#### Data provided:
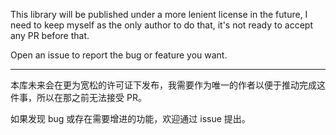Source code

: 
This library will be published under a more lenient license in the future,
I need to keep myself as the only author to do that,
it's not ready to accept any PR before that.

Open an issue to report the bug or feature you want.

---

本库未来会在更为宽松的许可证下发布，我需要作为唯一的作者以便于推动完成这件事，所以在那之前无法接受 PR。

如果发现 bug 或存在需要增进的功能，欢迎通过 issue 提出。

#### Task requirements:
Could you retype each line of the material above exactly, skipping the pictures?

#### Written solution:
Source code

: 
This library will be published under a more lenient license in the future,
I need to keep myself as the only author to do that,
it's not ready to accept any PR before that.

Open an issue to report the bug or feature you want.

---

本库未来会在更为宽松的许可证下发布，我需要作为唯一的作者以便于推动完成这件事，所以在那之前无法接受 PR。

如果发现 bug 或存在需要增进的功能，欢迎通过 issue 提出。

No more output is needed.